Artikel 9 Overgangsrecht
Artikel 10 Slotregel
Bijlage 1 Staat Van Bedrijfsactiviteiten
Bijlage 2 Regeling Parkeernormen Deurne 2019
Bijlage 1 Akoestisch Onderzoek

Emmalaan ong.

Bestemmingsplan - Gemeente Deurne

Vastgesteld op 06-06-2023 - geheel onherroepelijk in werking

Bestanden

Toelichting

Hoofdstuk 1 Inleidende Regels

Artikel 1 Begrippen

1.1 plan

het bestemmingsplan Emmalaan ong. van de gemeente Deurne.

1.2 bestemmingsplan

de geometrisch bepaalde planobjecten als vervat in het GML-bestand NL.IMRO.0762.BP202208-C001 met de bijbehorende regels en bijlagen.

1.3 aanduiding:

een geometrisch bepaald vlak of figuur, waarmee gronden zijn aangeduid, waar ingevolge de regels regels worden gesteld ten aanzien van het gebruik en/of het bebouwen van deze gronden.

1.4 aanduidingsgrens:

de grens van een aanduiding indien het een vlak betreft.

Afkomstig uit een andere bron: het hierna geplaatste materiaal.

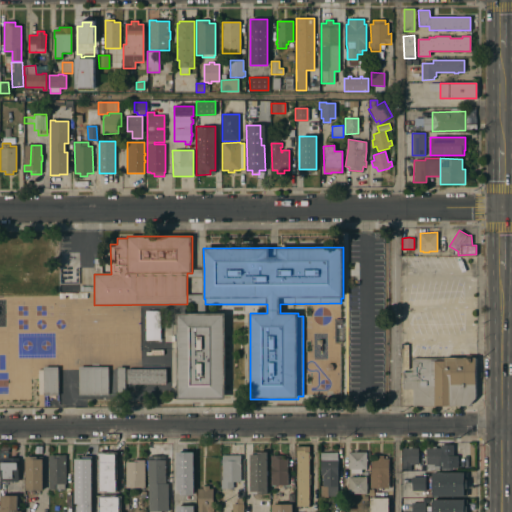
[(204,269),(204,277),(187,277),(187,273),(192,273),(192,269),(204,269)]
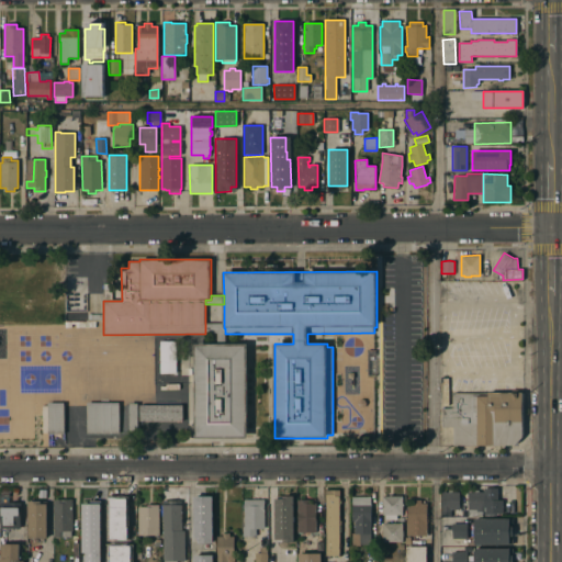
[(205,323),(224,323),(224,328),(225,328),(225,334),(226,344),(217,344),(217,334),(205,334),(205,323)]
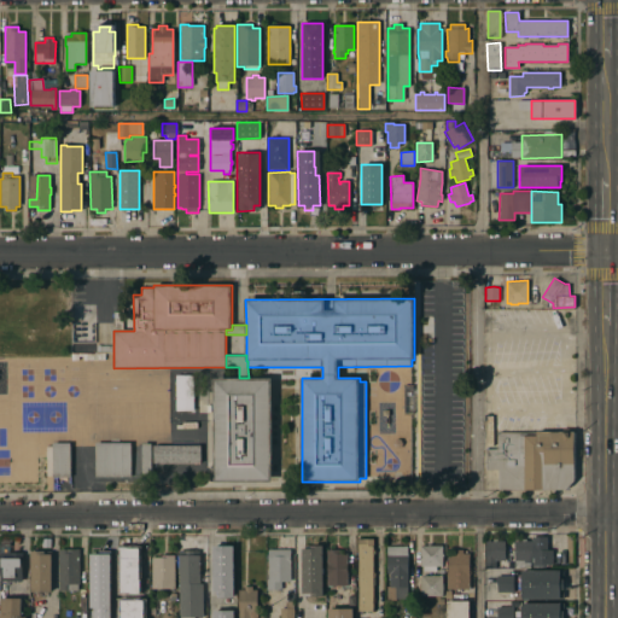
[(175,375),(193,375),(193,410),(175,410),(175,375)]
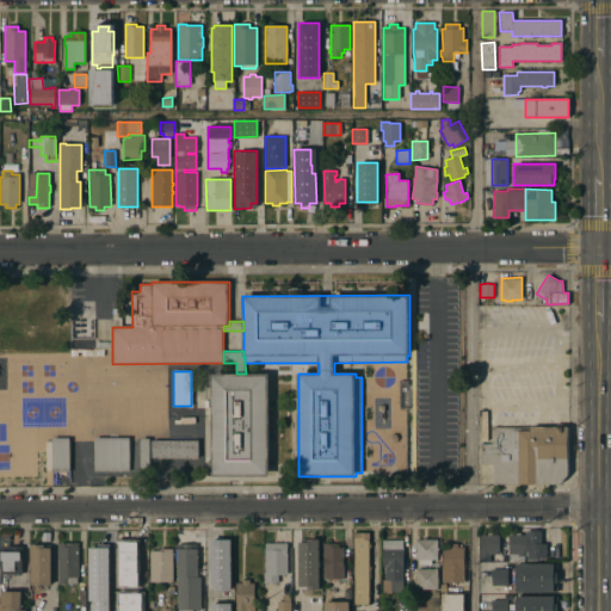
[(269,374),(270,476),(213,477),(211,374),(236,374),(246,374),(269,374)]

1.5 afhankelijke woonruimte

een tijdelijke zelfstandige woonruimte in een deel van een hoofdgebouw met woonfunctie, een aanbouw dan wel een vrijstaand bijgebouw bij dat hoofdgebouw met woonfunctie, waarin een tweede huishouden kan worden gehuisvest uit oogpunt van mantelzorg, welke tijdelijke woonruimte qua ligging een ruimtelijke eenheid vormt met het hoofdgebouw met woonfunctie en gelegen is binnen een bestemming die wonen mogelijk maakt.

1.6 antenne-installatie

en installatie bestaande uit een antenne, een antennedrager, de bedrading en de al dan niet in een techniekkast opgenomen apparatuur, met de daarbij behorende bevestigingsconstructie.

1.7 arbeidsmigranten

personen die hun vaste woon- en verblijfplaats niet in Nederland hebben maar die tijdelijk (maximaal één jaar), in Nederland verblijven, om hier betaalde werkzaamheden te verrichten.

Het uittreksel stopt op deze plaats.